L’entretien témoigne du réchauffement en cours dans les relations franco-algériennes depuis quelques semaines. " Je pense qu’il y a une volonté, de relancer, je ne sais pas si c’est le mot, mais de poursuivre un dialogue ", estime Benjamin Stora, en notant un " changement de ton " entre Paris et Alger.

Le président Tebboune lui a expliqué " l’importance majeure d’un travail de mémoire sur toute la période de la colonisation ", au-delà de la seule guerre d’Algérie (1954-1962), un avis partagé par l’historien.

" La guerre de conquête a été très longue et très meurtrière. Elle a duré pratiquement un demi-siècle ", de 1830 à 1871, rappelle Benjamin Stora. Elle a été marquée par une " dépossession foncière et identitaire " – " lorsque les gens perdaient leur terre, ils perdaient leur nom " – et par la mise en place d’une " colonie de peuplement ", avec au final un million d’Européens sur neuf millions d’habitants.

Autant de traumatismes qui perdurent jusqu’à aujourd’hui dans la perception réciproque des deux peuples et qui " expliquent la difficulté des relations franco-algériennes ", dit-il.

" Les gens ne connaissent pas ce qu’il s’est passé. C’est le problème de la transmission aux jeunes générations et du travail en commun ", souligne Benjamin Stora.

Affrontements de groupes mémoriels

Selon l’historien Benjamin Stora, il y a eu une polarisation extrême sur la " guerre de libération ", et notamment la fin de celle-ci, entre 1960 et 1962. Il appelle à " élargir le champ de réflexion " à l’ensemble de la colonisation française dans le pays.

" En Algérie, l’accent a été mis essentiellement sur la guerre de libération nationale.

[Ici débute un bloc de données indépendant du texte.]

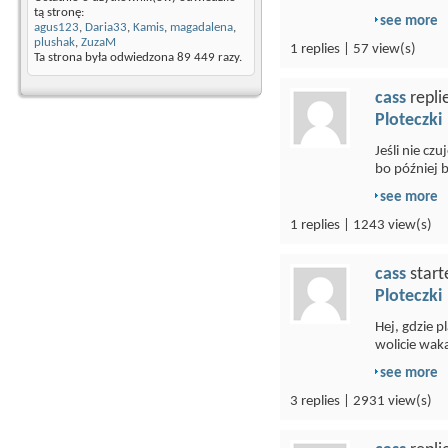
tą stronę:
see more
agus123
,
Daria33
,
Kamis
,
magadalena
,
plushak
,
ZuzaM
1 replies | 57 view(s)
Ta strona była odwiedzona
89 449
razy.
cass
repli
Ploteczki
Jeśli nie cz
bo później b
see more
1 replies | 1243 view(s)
cass
start
Ploteczki
Hej, gdzie 
wolicie wak
see more
3 replies | 2931 view(s)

Il y a eu en France comme en Algérie une polarisation extrême sur l’unique séquence de la guerre et même de la fin de la guerre, les années 1960 à 1962 ", note-t-il.

Avec en toile de fond les " affrontements de groupes mémoriels " autour des différents massacres, l’exode des pieds noirs, les luttes de pouvoir à l’intérieur du nationalisme algérien. " On s’est tous focalisés sur 1962 ", des accords d’Evian en mars à l’indépendance de l’Algérie le 5 juillet, dit-il. Mais " on ne peut pas rester prisonnier d’une seule date, 1962, il faut élargir le champ de réflexion ", considère-t-il.

Le président Tebboune n’est pas revenu durant l’entretien sur les propos controversés d’Emmanuel Macron, qui s’était également interrogé sur l’existence d’une " nation algérienne " avant la colonisation française. Le sujet mémoriel pourrait être l’objet de prochains échanges entre les deux chefs d’État.

Dans la missive remise par Benjamin Stora, le président français appelle au " renforcement des liens déjà forts " entre les deux pays et réitère son " engagement à poursuivre sa démarche de reconnaissance de la vérité et de réconciliation des mémoires ". Il évoque aussi une " prochaine " visite en Algérie.